• [TO DO]
1. Reproduce verbatim the passage of the Windermere Bible College update between "We’re midway through" and "universal church life.", inclusive.
2. Answer each question from the Windermere Bible College update:
(a) Which book has the class been covering during the 2nd term?
(b) According to what the students learned, in what case are para-church organizations and mission agencies valuable?
(c) What strategy in planting churches is the class currently working through defining?
3. In one to three sentences, explain why the Windermere Bible College update says interpreters of Acts must be especially careful.

• [DOCUMENT SECTION]

____

2.18.13
Windermere Bible College

The Bible School is going very well. We’ve rounded out our class to a perfect sustainable size, and the content of our meetings is very encouraging and fruitful. Many of the students are being challenged and stretched at each meeting and the way they’re digging into new material and thinking through the ramifications of continuing church life at the status quo is palpable.

We’re midway through our 2nd term and we’ve been covering the book of Acts. The first session was an exercise on the work of interpretation and hermeneutics; specifically in dealing with the narrative genre. One key principle that we stressed was the need to watch for the author’s intent when working towards correct Biblical interpretation. Acts as narrative literature is not as convenient for a universal application as are say the epistles, and you have to be especially careful to not make something descriptive as prescriptive. Meaning, just because we see an instance of an occasion in the story, we ought to be careful in prescribing this as dogma or normative for universal church life.

The students gave considerable time to evaluating the role of para-church organizations and mission agencies as they relate to the missionary mandate for reading the Great Commission in light of a local church responsibility. We learned that these outreach and ministry minded endeavors are valuable only in so far as they strengthen, support or plant local churches. Too many ministries have began in the church only to be “farmed-out” to the para-church organization where they lose touch, some even to the degree of fading from their original gospel mandate to simply serving as humanitarian or social support institutions.

The cooperate nature of the world easily infects the church, and in too many cases it stagnates the life and responsibly of the individual believer to “make disciples.” Our students recognize that someone needs to be reaching the lost, and that someone isn’t “the church” as a nebulous faceless entity, but its “me!”

We are currently working through defining the Pauline strategy in planting churches and contrasting that through our current paradigms of ministry and missionary work. Please keep our students in your prayers. They are my dear friends and we have sweet fellowship as we meet together each week, pray together, break bread together, and yield ourselves to the guidance of the Holy Spirit as we open the Word to study.

____

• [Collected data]
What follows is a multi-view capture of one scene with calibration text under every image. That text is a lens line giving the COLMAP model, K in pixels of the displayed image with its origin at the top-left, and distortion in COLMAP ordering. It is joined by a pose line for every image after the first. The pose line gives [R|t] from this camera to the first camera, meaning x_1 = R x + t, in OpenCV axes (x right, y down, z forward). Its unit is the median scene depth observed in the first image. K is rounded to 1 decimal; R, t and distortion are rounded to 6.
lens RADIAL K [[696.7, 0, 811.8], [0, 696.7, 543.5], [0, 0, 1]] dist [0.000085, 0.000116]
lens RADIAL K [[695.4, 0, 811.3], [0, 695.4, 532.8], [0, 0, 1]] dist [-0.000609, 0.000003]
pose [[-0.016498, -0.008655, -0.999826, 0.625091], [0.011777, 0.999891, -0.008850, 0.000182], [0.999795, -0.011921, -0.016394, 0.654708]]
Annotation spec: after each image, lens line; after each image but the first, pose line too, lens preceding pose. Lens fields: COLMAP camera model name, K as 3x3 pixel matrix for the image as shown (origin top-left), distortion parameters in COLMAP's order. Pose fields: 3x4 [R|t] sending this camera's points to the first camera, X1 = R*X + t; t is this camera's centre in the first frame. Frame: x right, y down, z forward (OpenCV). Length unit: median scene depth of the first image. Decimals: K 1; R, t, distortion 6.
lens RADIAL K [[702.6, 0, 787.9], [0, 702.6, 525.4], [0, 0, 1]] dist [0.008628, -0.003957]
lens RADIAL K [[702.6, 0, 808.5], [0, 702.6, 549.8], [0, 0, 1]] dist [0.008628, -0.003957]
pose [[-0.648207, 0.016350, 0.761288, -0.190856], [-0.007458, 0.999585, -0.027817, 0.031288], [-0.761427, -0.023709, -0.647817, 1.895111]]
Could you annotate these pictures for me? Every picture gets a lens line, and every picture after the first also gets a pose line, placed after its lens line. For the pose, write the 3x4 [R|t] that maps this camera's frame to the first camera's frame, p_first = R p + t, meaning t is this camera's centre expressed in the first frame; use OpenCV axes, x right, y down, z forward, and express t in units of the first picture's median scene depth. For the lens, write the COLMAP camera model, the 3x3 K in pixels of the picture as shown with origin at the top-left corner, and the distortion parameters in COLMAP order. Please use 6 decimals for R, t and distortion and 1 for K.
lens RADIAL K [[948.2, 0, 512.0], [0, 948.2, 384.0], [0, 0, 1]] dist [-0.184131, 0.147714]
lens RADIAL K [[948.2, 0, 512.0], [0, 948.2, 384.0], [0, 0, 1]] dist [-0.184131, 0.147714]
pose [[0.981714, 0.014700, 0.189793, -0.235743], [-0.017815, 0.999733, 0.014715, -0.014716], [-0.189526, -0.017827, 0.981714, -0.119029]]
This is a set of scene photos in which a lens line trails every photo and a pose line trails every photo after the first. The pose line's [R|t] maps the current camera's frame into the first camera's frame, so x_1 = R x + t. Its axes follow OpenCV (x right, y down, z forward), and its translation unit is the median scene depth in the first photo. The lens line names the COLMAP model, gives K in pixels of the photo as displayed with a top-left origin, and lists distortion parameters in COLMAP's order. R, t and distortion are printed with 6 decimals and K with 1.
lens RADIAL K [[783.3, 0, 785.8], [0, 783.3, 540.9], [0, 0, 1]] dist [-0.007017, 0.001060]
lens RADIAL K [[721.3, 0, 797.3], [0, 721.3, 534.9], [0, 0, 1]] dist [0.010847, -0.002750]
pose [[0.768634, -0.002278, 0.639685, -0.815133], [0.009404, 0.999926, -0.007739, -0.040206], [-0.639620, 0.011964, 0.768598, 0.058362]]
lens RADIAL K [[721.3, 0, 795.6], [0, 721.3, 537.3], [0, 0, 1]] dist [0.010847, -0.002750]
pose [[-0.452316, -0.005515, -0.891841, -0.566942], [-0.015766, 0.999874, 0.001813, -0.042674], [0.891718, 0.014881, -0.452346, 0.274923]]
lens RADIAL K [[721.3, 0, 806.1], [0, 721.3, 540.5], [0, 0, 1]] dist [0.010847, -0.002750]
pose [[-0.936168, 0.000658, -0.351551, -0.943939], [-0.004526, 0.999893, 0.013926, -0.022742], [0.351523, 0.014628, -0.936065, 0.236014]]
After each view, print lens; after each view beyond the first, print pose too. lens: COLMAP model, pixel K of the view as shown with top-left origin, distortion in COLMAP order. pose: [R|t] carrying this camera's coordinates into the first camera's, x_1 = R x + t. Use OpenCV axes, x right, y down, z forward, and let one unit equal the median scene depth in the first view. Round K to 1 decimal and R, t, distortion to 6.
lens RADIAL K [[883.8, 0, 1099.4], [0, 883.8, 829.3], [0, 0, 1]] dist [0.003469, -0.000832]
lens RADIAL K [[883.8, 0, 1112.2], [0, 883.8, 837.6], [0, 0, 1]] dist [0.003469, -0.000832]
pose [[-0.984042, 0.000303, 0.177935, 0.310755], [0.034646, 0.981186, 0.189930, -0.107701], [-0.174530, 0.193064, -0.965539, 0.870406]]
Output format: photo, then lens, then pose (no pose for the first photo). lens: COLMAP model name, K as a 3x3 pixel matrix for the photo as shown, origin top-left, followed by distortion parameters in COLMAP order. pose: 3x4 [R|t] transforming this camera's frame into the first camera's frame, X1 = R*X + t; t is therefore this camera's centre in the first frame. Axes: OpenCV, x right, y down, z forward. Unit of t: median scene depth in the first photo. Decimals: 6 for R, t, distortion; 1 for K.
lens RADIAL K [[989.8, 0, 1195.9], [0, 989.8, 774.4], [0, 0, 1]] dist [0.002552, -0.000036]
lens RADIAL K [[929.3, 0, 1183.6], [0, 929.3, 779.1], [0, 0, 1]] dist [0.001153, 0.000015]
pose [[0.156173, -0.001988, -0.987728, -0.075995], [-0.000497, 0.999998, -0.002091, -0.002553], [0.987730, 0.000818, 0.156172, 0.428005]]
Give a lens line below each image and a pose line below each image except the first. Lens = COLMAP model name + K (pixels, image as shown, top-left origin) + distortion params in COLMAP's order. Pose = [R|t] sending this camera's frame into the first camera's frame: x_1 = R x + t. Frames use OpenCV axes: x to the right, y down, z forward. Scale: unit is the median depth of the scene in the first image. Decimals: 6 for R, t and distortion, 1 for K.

____

• [TASK-BY-TASK RESULTS]
1.
We’re midway through our 2nd term and we’ve been covering the book of Acts. The first session was an exercise on the work of interpretation and hermeneutics; specifically in dealing with the narrative genre. One key principle that we stressed was the need to watch for the author’s intent when working towards correct Biblical interpretation. Acts as narrative literature is not as convenient for a universal application as are say the epistles, and you have to be especially careful to not make something descriptive as prescriptive. Meaning, just because we see an instance of an occasion in the story, we ought to be careful in prescribing this as dogma or normative for universal church life.

2.
(a) The book of Acts.
(b) Only in so far as they strengthen, support or plant local churches.
(c) The Pauline strategy.

3. Acts is narrative literature, so it is not as convenient for universal application as the epistles are. Interpreters must avoid making something descriptive into something prescriptive. One instance in the story should not be prescribed as dogma or as normative for universal church life.